Usually, patent rights are not asserted in court against competitors, Hyatt said. When they are, it often is an effort to stifle competition, and the best defense is to arm yourself with a few good patents of your own and countersue.
“Intellectual property is complicated,” said Joe Chernesky, vice president and general manager of global licensing sales at Intellectual Ventures, a sort of arms dealer in the patent wars. “It’s unbalanced if only one side has a patent” in a law suit. So Intellectual Ventures runs a program called Intellectual Property for Defense in which companies that are being sued can shop among the firm’s portfolio of 35,000 patents and find one or two to that they can countersue with. “It’s a better dynamic if both sides are more equal,” Chernesky said.
That is the strategy adopted by BlueCat in an increasingly complex battle against Infoblox. Infoblox and BlueCat both offer Domain Name System, Dynamic Host Configuration Protocol and IP address management services and tools, and in December 2010, Infoblox filed a suit against BlueCat alleging that the Ontario company was infringing Patent No. 7,814,180 for a DNS server that had been granted to Infoblox two months earlier.
“We think unfairly,” Hyatt said. So BlueCat went shopping and, in June, announced a deal to acquire patents from Intellectual Ventures, promptly filing a countersuit against Infoblox alleging infringement of Patent No. 6,098,098 for a system for managing the configuration of multiple computer devices in addition to Patent No. 6,532,217 for a system for automatically determining a network address.
“We don’t want to be suing anybody,” Hyatt said. “We believe it is counterproductive.

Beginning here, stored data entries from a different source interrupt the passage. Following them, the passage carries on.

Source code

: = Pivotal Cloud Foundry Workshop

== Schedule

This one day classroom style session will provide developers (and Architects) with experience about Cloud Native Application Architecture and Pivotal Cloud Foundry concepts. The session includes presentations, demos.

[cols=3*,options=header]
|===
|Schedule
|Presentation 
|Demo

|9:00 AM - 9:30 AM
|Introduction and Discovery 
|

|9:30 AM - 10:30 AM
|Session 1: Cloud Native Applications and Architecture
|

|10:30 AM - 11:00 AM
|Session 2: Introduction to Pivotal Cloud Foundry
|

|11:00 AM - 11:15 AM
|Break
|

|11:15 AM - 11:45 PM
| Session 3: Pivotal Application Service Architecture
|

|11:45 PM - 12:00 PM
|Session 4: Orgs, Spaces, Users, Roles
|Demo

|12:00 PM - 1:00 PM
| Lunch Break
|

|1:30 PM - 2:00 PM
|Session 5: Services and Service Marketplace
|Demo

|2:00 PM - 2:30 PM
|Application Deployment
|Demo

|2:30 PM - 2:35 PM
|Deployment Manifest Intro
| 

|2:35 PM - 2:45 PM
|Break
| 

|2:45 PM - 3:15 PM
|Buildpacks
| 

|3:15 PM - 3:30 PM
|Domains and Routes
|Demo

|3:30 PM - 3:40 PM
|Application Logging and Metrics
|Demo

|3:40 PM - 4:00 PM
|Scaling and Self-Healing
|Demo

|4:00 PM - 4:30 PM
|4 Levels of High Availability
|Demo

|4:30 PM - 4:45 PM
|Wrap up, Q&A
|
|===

We’re just looking to leave the courtroom and return to the boardroom.”
That is unlikely to happen soon. Three days later, Infoblox filed its own countersuit seeking a declaratory judgment that it has not infringed the patents and, besides, the patents are not valid anyway.
The problem with tech patents, Chernesky said, is that unlike a mousetrap or a paper clip, there is not a one-to-one correlation between a patent and a product. Each high-tech product builds on work that has gone before it, incorporating others’ ideas. “The reality is products are using a lot of patents they don’t own,” he said.
Chernesky does not think the patent system is broken. It is evolving, he said. “Is it perfect? No. Is it improving? Yes.”
He might be right. But it is difficult to believe that this is what the framers of the constitution had in mind when they made provisions for patents to protect intellectual property. And it is hard to see how this “promotes the progress of science and the useful arts.”